Being in Saigon, one of the most interesting bike rides is the one going to the Cao Dai temple in Tay Ninh (done by the Sunday Bike Ride last year), not far from the Cambodian border. Once you get out of the city you can enjoy a road with little traffic and getting there you can admire the temple and the religious rites of this strange and yet popular religion. The full name of the religion is Đại Đạo Tam Kỳ Phổ Độ (“The Great Faith for the Third Universal Redemption”) and it mixes elements from three of the main religions or philosophies in Asia: Confucianism, Taoism and Buddhism but it also adds elements from some of the biggest monotheist religions in the world, as Christianity and Islam. Tay Ninh temple actually holds a statue of Jesus.
Founded in 1926 by Ngô Van Chiêu, a public servant during the French colonial period, this religion has the particularity of including spiritual guides (a rough equivalent to Christian saints) and among them we can find French writer and humanist Victor Hugo, author of Les Misérables, Joan of Arc, Louis Pasteur, Charlie Chaplin, Winston Churchill, Shakespeare and Lenin. The temple in Tay Ninh is the equivalent of the Vatican, but the religion is spread in other countries, specially in the United States, where Vietnamese immigrants built several temples.

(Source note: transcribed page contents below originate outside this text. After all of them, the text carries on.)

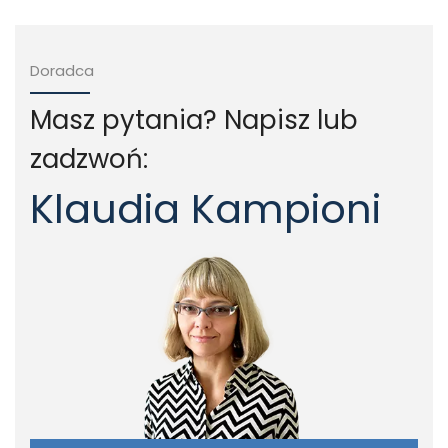
Doradca
Masz pytania? Napisz lub
zadzwoń:
Klaudia Kampioni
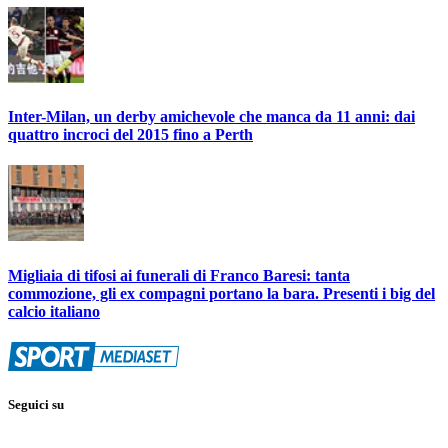
Inter-Milan, un derby amichevole che manca da 11 anni: dai
quattro incroci del 2015 fino a Perth
Migliaia di tifosi ai funerali di Franco Baresi: tanta
commozione, gli ex compagni portano la bara. Presenti i big del
calcio italiano
Seguici su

Ngo Van Chieu claimed that a spirit contacted him during a table moving séance, introduced itself as Cao Dai Tien Ong (Cao Dai means supreme being in Vietnamese) and gave him the main teachings about the new religion. At a time of political turmoil all over the world, the religion grew very popular in Vietnam, specially in the Mekong Delta, and held an important political role during the 1940’s and 1950’s. During the 1930’s they had been gaining a lot of influence and they managed to build their own private army in 1943, during World War II and the Japanese occupation. This times of chaos were advantageous to the Cao Dai rulers, who managed to establish a semi autonomous (sort of) state around Tay Ninh and together with other groups like the BIn Xuyen and the Hoa Hao (other autonomous groups with their own armies) gave more than a headache to the French colonial rulers and to the subsequent South Vietnam government of Ngo Dinh Diem, who disbanded their army in 1956. Since then and during the Vietnam War, they lost influence, but spread all over the world (specially France and the United States) and have been regaining some popularity in Vietnam in the 1990’s, when their particular faith (with around 5 million followers in the world) and rites became a tourist attraction. Buses full of tourist go to Tay Ninh temple (The Vatican of Caodaism) every day, but we know that readers of this blog won’t miss the chance to take their bikes and pedal there.